----- 引用文 -----

酸化物半導体膜の厚さは、色素が吸着するのに十分な膜の表面積を得る観点から、1μm以上100μm以下が好ましく、より好ましくは3μm以上50μm以下、さらに好ましくは5μm以上30μm以下である。
尚、酸化物半導体膜は、複数層であってもよい。
【0031】
<透明導電性基材>
透明導電性基材としては、特に制限はないが、一般的には、ガラス基板等の透明基板と、その透明基板上に形成される酸化スズ、フッ素ドープ酸化スズ、スズドープ酸化インジウム(ITO)、アンチモンドープ酸化スズ(ATO)、及びアルミニウムドープ酸化亜鉛等を設けた基材が用いられる。透明導電性基材は、さらに、表面に酸化スズ又はフッ素ドープ酸化スズの被膜を設けた光透過性の透明導電膜を構成した基材であってもよい。

----- 記録データ -----

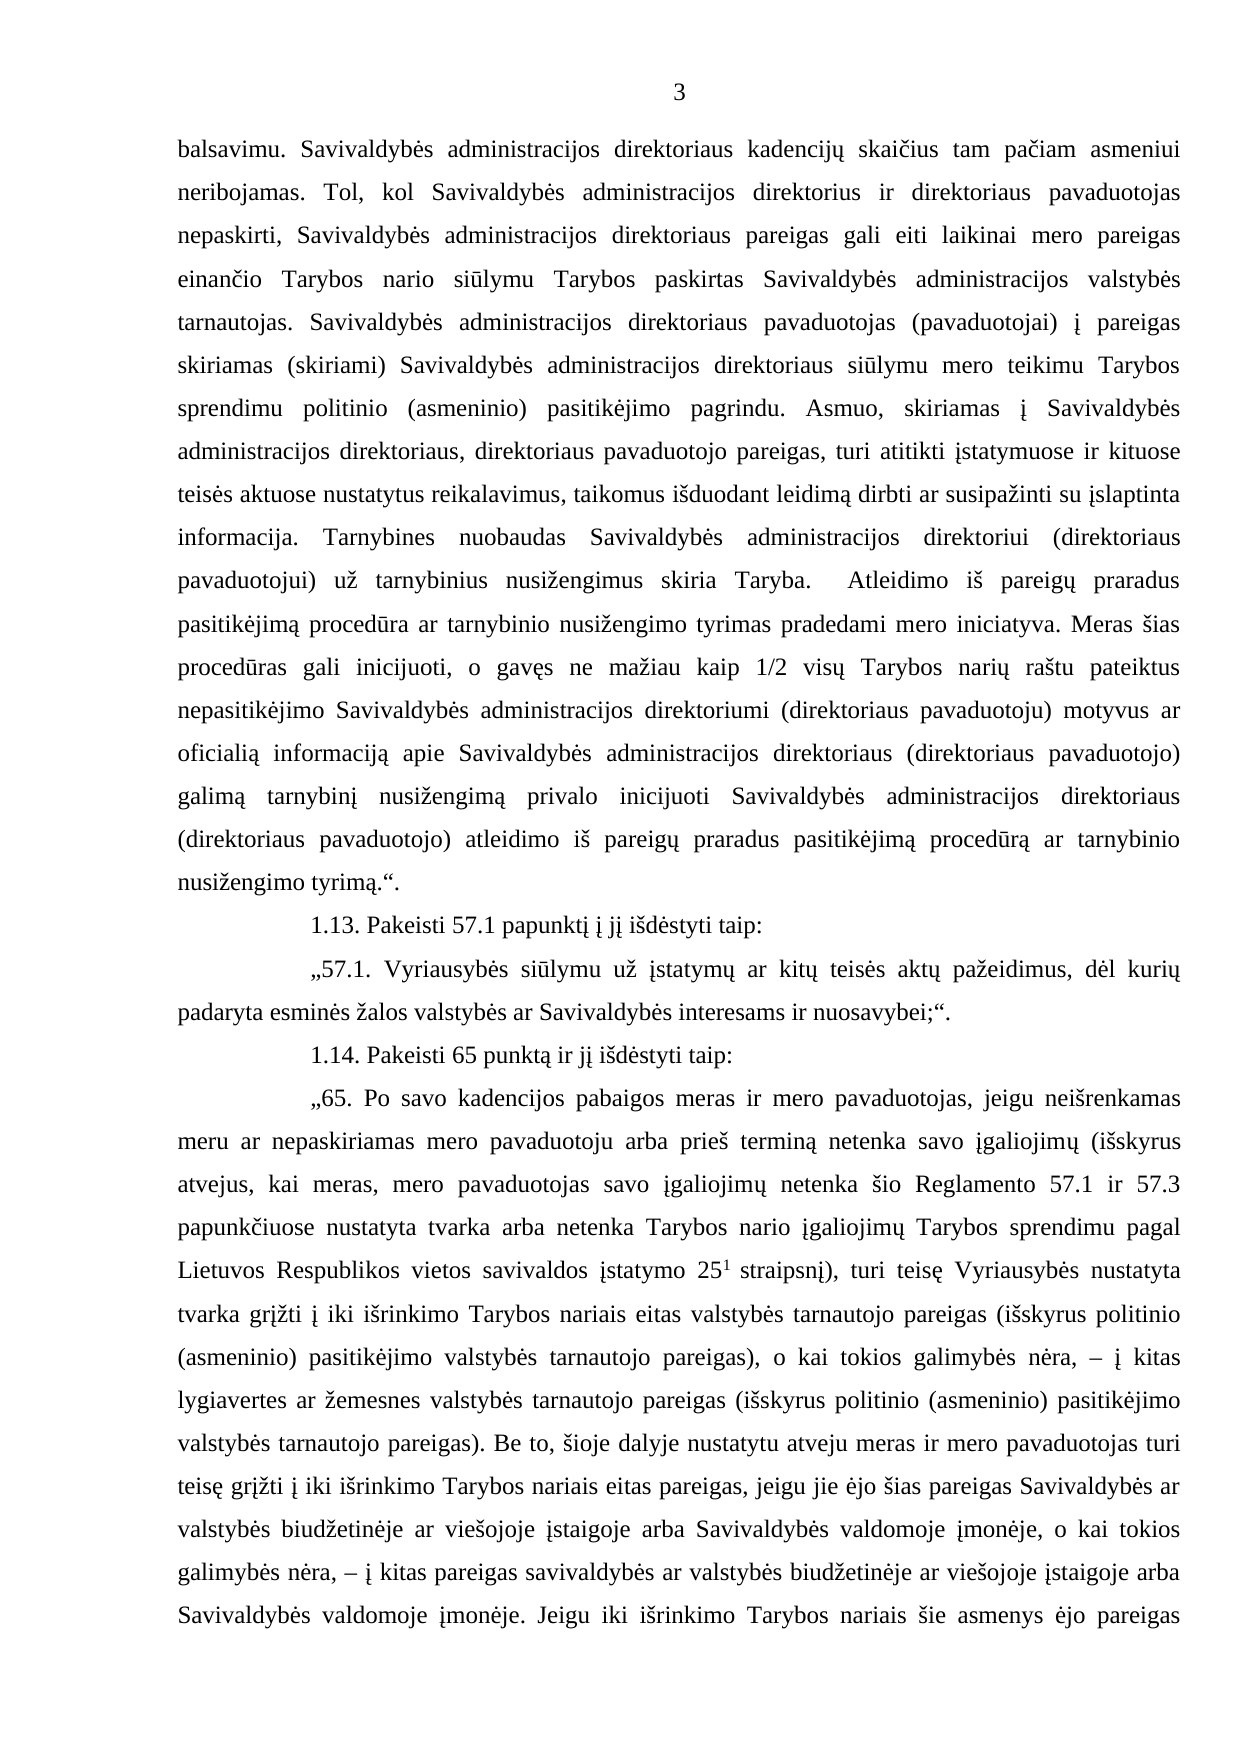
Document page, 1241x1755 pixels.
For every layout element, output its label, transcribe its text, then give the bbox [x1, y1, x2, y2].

-----

● 設問: 引用文で、透明導電性基材において透明基板上に形成されるものとして挙げられている材料をすべて書き出してください。

● 解答:
- 酸化スズ
- フッ素ドープ酸化スズ
- スズドープ酸化インジウム(ITO)
- アンチモンドープ酸化スズ(ATO)
- アルミニウムドープ酸化亜鉛